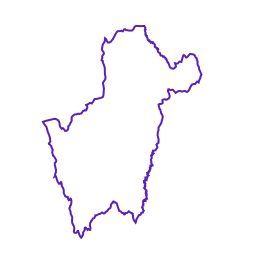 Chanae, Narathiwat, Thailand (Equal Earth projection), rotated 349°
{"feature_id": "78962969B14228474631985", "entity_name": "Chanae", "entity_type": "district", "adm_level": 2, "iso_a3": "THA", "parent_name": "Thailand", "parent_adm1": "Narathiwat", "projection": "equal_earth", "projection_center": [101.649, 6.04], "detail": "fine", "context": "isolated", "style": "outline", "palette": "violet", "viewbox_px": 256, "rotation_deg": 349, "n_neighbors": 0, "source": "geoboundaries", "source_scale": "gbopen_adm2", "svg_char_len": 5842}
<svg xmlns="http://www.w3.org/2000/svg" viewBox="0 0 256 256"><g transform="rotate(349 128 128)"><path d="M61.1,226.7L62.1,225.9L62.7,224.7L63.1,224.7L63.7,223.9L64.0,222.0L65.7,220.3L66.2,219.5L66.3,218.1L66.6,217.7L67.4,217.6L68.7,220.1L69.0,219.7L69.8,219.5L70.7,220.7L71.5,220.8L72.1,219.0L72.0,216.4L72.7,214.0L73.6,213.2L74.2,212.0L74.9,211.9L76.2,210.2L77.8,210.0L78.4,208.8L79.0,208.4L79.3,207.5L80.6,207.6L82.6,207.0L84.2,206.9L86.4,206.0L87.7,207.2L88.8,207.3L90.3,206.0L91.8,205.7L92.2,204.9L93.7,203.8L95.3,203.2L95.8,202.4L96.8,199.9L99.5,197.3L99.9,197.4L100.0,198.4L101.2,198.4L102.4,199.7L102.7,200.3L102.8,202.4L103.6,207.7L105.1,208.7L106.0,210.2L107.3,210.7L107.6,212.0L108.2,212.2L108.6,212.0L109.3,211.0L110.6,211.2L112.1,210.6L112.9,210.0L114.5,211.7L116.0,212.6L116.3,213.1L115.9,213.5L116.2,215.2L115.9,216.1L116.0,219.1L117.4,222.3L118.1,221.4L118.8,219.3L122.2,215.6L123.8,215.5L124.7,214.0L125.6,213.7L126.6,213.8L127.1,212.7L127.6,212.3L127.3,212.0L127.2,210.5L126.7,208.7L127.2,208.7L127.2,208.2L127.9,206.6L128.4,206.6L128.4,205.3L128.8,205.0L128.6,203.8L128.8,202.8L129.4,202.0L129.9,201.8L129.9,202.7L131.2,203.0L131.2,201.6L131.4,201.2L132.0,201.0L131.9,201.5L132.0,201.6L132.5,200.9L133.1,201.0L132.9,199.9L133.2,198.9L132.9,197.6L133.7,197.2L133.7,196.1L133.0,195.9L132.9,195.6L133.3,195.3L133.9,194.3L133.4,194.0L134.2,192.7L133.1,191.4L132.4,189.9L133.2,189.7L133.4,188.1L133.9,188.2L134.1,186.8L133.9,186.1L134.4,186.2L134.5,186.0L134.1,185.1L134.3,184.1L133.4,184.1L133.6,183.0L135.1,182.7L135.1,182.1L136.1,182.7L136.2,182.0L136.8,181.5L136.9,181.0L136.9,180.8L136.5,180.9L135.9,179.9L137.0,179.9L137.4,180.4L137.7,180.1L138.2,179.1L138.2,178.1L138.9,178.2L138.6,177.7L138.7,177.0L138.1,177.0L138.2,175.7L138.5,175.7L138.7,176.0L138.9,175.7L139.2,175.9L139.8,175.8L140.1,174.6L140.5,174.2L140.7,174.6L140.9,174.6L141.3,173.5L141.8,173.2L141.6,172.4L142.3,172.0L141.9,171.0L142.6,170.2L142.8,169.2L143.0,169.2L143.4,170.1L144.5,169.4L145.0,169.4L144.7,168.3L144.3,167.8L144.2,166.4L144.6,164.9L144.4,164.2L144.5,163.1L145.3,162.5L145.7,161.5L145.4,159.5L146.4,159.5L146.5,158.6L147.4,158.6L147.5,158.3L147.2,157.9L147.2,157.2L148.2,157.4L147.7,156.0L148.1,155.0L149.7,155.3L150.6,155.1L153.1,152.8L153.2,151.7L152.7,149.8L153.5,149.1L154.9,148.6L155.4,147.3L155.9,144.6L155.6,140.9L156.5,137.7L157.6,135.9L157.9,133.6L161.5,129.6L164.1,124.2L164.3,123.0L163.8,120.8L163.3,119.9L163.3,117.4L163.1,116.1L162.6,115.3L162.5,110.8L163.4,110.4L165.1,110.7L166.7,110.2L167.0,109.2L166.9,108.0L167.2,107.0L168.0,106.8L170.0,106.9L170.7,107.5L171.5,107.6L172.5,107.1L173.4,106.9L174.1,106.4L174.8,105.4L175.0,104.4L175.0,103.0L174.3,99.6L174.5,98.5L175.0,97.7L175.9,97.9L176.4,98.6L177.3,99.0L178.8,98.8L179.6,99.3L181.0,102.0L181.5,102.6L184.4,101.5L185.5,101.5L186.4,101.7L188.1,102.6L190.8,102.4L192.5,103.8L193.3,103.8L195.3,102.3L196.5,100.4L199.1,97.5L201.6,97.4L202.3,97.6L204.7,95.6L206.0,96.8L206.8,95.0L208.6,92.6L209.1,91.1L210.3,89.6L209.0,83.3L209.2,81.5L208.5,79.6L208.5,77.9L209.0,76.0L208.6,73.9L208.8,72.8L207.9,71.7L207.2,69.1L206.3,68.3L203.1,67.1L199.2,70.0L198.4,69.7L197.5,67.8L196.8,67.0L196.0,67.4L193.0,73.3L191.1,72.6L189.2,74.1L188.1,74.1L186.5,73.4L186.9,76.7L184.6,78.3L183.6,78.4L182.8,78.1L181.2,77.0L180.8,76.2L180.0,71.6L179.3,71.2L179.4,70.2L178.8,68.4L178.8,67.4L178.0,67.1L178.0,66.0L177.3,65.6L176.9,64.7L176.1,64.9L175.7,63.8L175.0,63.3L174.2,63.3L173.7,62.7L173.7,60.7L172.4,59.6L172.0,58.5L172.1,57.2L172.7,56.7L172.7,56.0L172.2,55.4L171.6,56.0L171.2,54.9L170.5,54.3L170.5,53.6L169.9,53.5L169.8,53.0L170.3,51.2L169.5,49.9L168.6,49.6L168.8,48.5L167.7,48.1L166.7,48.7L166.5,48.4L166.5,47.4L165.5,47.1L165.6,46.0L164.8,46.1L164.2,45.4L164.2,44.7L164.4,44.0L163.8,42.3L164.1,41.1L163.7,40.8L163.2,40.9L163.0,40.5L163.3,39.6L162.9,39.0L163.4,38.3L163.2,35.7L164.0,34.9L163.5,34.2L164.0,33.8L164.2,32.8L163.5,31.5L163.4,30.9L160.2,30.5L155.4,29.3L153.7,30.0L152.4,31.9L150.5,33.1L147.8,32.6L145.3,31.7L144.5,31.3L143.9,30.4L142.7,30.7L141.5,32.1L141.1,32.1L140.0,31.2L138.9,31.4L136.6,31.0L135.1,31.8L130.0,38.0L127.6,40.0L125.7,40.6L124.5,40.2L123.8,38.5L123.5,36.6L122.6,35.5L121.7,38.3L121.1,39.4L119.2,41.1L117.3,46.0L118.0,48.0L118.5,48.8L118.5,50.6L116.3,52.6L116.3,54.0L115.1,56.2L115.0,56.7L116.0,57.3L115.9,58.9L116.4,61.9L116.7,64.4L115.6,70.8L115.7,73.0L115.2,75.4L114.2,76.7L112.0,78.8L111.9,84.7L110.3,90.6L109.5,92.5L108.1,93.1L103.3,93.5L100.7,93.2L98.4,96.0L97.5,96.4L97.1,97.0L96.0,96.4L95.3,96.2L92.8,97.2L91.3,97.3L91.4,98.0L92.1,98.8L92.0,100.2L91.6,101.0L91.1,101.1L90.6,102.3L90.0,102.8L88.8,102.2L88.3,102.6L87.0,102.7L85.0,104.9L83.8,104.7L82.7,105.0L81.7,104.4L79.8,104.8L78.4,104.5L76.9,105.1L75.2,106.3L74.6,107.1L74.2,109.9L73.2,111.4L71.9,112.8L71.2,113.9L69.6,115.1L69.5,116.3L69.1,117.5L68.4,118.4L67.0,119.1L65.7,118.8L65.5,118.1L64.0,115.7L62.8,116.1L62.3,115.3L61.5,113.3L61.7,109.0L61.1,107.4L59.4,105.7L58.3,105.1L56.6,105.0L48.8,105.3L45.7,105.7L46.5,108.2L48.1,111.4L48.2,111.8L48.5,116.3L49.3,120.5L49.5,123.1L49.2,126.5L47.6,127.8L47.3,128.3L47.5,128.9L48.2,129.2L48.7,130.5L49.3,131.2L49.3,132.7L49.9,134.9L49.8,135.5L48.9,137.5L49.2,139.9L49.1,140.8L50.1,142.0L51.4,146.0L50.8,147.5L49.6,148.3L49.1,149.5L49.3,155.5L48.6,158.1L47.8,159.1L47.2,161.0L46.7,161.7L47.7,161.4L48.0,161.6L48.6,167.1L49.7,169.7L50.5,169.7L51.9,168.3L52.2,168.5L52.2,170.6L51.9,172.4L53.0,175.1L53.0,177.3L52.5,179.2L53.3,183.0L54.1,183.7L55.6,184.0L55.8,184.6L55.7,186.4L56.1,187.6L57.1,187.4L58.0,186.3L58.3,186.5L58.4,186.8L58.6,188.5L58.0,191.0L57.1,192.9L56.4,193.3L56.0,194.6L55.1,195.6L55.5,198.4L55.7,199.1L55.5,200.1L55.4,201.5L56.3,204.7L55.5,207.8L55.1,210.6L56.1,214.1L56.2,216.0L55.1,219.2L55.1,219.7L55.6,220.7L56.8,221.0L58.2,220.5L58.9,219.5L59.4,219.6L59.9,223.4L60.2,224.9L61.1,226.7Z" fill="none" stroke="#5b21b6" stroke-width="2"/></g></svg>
---
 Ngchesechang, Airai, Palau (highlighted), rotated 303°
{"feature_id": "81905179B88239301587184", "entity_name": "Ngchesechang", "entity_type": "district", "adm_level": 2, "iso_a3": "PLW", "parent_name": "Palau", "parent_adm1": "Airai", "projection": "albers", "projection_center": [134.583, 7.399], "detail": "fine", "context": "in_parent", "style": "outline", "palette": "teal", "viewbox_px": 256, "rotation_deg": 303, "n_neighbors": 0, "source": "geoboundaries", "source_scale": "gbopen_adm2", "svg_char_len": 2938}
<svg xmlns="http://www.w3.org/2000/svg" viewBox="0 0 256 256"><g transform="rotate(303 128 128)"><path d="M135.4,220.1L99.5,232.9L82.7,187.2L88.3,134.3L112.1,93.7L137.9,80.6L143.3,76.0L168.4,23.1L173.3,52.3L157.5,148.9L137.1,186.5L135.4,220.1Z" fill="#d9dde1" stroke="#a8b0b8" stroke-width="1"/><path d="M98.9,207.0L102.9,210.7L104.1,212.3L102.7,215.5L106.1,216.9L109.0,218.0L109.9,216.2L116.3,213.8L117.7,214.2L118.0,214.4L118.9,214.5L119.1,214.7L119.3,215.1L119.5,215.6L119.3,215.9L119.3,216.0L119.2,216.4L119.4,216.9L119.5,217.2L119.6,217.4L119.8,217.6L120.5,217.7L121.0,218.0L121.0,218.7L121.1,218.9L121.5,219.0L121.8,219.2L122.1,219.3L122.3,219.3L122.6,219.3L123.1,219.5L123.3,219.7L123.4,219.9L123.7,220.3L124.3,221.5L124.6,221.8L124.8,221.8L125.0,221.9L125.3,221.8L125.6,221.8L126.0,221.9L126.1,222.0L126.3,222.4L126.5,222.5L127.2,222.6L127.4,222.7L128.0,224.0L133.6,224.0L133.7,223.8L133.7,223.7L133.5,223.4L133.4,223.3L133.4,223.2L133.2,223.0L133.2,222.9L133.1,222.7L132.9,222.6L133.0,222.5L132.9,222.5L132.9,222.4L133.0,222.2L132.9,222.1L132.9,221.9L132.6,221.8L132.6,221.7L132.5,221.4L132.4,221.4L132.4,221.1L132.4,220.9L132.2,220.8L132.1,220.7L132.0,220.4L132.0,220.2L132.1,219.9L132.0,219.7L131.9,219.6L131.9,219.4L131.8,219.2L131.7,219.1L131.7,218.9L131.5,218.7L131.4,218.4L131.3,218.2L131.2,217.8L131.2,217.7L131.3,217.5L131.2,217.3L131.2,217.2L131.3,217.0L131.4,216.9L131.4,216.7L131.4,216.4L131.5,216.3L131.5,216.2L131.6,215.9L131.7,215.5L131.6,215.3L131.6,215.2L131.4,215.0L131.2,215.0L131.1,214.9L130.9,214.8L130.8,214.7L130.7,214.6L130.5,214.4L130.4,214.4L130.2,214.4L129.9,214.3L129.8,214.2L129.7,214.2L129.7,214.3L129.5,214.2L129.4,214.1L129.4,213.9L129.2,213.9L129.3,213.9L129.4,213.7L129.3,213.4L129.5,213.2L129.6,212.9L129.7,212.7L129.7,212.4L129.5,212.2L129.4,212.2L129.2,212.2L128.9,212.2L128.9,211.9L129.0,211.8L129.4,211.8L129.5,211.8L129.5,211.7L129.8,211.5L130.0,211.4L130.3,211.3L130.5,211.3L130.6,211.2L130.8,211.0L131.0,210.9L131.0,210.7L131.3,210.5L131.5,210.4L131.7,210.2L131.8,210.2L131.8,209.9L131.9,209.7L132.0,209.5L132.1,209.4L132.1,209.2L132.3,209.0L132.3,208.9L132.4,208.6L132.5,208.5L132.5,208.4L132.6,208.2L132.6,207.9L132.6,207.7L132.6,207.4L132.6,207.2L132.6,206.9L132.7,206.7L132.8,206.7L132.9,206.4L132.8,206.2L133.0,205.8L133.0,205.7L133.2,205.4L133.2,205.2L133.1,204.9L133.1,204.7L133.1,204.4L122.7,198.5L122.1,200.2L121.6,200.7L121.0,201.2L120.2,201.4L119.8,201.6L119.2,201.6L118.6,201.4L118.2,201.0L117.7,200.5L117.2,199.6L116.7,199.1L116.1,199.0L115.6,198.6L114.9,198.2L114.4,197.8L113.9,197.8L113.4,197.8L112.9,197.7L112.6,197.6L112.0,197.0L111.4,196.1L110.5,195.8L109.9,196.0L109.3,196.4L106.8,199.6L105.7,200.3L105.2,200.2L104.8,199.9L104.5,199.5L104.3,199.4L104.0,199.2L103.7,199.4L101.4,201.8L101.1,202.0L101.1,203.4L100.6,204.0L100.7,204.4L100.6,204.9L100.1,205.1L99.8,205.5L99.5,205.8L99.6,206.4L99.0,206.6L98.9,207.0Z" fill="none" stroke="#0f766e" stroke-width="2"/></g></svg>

__Required task__. Identify every line of the material above that contains the string "Airai", matching case exactly, and copy each such line.

__Answer to this exercise__.
 Ngchesechang, Airai, Palau (highlighted), rotated 303°
{"feature_id": "81905179B88239301587184", "entity_name": "Ngchesechang", "entity_type": "district", "adm_level": 2, "iso_a3": "PLW", "parent_name": "Palau", "parent_adm1": "Airai", "projection": "albers", "projection_center": [134.583, 7.399], "detail": "fine", "context": "in_parent", "style": "outline", "palette": "teal", "viewbox_px": 256, "rotation_deg": 303, "n_neighbors": 0, "source": "geoboundaries", "source_scale": "gbopen_adm2", "svg_char_len": 2938}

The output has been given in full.